EXERCISE 1: According to the project abstract, what drawbacks come with the existing remedy of a passive damper or an active damping technique?
EXERCISE 2: Please summarize the project abstract in two sentences.
EXERCISE 3: Using the project abstract, explain why multiple low-power inverters connected in parallel are preferred over a single high-power inverter unit.

*** Opening of SOURCE EXTRACT ***

Characterization and Control of a System with Multiple Offshore Power Inverters Connected in Parallel with Long Cables

An emerging trend in the electricity industry is a paradigm shift from large-scale centralized power plant to small-scale distributed energy resources (DERs) located at the point of utilization. Regardless of the type of DER, inverters, which convert DC into AC power, are crucial devices for injecting generated energy into the macro-grid. In order to offer a high degree of modularity, scalability, adaptability, maintainability, and autonomic behavior, it is more advantageous to use multiple low-power parallel-connected inverters than a single high-power inverter unit. In many applications, such as small-scale wind farms and wave generator systems, those low-power inverters are connected together through long cables. Due to possible mismatch among the output impedances of the inverters, cable characteristic impedance, load characteristics, and grid impedance, the entire system could be dynamically unstable. Furthermore, high-order output filters exhibit multiple resonant frequencies that would cause output oscillation. An existing remedial measure to alleviate this problem is to apply a passive damper in the power stage or an active damping technique in the controller, but they would cause either extra power loss or limit the system dynamics.This project aims to enable a breakthrough in multi-parallel-connected inverter technology by investigating 1) interactions among the inverters, cables, loads, and power grid, 2) predictive control algorithms for controlling active and reactive power flow, 3) an active damping technology at the point of common coupling, and 4) a fault diagnosis technique for DERs. The findings will lay foundation and research directions for new-generation inverters to 1) regulate the power flow to the grid and the voltage at the interface independent of the value of the transmission line impedance, and 2) pickup up appropriate share of load in a rapid and seamless fashion when any inverter islands from or reconnects to the power grid, and the system to 3) keep the operation stable under normal condition, and 4) automatically detect and isolate the system from any fault or abnormal condition.

*** Close of SOURCE EXTRACT ***
*** Opening of STORED DATA ***

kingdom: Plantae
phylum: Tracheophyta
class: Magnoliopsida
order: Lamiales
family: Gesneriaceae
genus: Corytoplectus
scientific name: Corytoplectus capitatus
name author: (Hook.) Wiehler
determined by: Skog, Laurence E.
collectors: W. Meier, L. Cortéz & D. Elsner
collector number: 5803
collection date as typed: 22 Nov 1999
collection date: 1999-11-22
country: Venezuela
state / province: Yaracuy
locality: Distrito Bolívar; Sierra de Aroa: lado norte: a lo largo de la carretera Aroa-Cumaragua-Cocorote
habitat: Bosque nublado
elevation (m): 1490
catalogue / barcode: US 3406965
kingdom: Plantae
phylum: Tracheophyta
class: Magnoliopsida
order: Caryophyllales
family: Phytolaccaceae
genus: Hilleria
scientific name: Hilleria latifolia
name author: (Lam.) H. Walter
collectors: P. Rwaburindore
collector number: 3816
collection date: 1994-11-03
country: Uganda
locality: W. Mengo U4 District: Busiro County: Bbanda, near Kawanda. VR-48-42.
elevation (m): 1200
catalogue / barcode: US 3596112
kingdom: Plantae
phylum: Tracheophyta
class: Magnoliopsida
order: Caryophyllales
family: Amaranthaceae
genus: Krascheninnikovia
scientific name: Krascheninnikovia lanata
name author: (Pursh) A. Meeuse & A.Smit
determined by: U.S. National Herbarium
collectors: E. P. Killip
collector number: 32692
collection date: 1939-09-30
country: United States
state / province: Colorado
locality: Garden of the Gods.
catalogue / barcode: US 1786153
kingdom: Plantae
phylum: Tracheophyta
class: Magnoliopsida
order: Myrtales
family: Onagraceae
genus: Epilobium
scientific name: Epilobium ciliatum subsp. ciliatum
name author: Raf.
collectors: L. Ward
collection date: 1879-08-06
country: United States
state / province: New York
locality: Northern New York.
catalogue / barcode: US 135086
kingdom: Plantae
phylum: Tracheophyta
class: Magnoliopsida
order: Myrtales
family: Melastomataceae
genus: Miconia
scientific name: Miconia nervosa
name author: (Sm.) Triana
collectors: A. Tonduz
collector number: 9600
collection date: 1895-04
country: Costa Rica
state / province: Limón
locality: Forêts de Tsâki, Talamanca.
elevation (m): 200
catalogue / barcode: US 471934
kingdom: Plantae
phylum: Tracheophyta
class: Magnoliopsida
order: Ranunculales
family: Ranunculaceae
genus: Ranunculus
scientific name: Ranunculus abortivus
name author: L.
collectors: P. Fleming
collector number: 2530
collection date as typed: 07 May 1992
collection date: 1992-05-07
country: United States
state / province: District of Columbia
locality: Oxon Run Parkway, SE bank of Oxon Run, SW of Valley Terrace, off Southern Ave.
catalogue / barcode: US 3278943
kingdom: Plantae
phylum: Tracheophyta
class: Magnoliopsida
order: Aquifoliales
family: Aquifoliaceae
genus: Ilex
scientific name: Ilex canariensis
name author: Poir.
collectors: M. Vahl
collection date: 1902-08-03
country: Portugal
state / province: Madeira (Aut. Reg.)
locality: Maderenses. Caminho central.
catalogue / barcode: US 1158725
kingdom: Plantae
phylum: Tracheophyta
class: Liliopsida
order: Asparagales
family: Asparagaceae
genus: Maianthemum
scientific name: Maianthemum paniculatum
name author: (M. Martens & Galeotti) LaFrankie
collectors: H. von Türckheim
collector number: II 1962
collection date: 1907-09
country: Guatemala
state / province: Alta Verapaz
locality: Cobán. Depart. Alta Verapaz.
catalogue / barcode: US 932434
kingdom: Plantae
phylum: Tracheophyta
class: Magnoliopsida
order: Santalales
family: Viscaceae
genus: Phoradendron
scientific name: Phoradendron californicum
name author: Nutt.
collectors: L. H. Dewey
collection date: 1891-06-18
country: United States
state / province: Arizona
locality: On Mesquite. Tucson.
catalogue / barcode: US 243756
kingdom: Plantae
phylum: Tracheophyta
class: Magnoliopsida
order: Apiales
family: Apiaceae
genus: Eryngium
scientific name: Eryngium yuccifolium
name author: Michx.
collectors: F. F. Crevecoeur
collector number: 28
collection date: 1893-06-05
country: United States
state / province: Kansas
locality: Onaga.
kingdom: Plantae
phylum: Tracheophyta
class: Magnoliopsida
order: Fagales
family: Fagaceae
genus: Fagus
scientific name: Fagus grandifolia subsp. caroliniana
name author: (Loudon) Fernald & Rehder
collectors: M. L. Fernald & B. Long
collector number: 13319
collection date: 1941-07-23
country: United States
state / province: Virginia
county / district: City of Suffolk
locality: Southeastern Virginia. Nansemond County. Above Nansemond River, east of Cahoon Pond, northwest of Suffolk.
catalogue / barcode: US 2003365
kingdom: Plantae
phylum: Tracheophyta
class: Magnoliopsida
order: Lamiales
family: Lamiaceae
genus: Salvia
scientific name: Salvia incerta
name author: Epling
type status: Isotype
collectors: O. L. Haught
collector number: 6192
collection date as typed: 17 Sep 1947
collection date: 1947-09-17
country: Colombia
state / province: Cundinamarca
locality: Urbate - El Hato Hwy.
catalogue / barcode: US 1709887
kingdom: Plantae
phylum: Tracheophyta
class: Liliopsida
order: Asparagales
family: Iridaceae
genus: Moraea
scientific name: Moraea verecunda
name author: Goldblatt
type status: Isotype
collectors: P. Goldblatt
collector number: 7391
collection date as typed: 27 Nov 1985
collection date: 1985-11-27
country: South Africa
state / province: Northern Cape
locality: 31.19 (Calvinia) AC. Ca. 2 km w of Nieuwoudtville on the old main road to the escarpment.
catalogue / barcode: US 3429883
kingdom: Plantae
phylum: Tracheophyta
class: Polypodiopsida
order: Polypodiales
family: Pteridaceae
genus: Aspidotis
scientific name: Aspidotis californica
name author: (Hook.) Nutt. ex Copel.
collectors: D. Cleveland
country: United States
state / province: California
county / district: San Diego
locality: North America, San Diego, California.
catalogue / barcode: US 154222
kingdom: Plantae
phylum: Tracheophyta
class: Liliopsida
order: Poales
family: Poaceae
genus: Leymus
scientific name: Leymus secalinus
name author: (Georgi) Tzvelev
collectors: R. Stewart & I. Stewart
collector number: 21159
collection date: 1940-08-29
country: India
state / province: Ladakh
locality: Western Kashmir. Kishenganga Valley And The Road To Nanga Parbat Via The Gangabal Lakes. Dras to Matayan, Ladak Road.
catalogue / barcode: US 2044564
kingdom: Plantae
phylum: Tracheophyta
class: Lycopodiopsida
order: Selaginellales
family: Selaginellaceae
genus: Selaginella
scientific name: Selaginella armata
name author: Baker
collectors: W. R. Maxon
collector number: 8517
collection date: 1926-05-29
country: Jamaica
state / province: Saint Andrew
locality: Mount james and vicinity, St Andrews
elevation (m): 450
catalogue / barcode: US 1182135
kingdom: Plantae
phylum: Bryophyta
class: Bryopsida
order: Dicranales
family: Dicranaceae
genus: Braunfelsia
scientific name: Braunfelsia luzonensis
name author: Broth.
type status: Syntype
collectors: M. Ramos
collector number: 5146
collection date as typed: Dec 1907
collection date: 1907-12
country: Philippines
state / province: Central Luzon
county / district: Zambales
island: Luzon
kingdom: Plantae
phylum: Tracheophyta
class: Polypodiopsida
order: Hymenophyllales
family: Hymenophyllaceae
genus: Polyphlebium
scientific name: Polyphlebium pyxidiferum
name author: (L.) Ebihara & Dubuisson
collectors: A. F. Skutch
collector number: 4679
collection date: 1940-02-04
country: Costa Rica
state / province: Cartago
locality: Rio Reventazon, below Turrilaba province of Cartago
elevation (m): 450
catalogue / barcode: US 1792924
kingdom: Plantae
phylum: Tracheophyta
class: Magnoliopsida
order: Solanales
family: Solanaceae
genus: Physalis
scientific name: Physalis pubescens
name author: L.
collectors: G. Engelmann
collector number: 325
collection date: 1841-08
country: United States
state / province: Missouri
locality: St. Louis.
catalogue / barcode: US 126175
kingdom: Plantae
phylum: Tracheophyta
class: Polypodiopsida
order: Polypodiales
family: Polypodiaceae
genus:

*** Close of STORED DATA ***

ANSWER BOX 1: They cause either extra power loss or a limit on the system dynamics.

ANSWER BOX 2: As the electricity industry shifts toward small distributed energy resources, systems of multiple low-power inverters connected in parallel through long cables can become unstable or oscillate, and existing damping remedies cost power or limit dynamics. The project will study interactions among inverters, cables, loads, and the grid, along with predictive power-flow control, active damping at the point of common coupling, and fault diagnosis, to lay a foundation for more stable, self-protecting new-generation inverters.

ANSWER BOX 3: Using multiple low-power parallel-connected inverters offers a high degree of modularity, scalability, adaptability, maintainability, and autonomic behavior, which makes it more advantageous than relying on one high-power unit.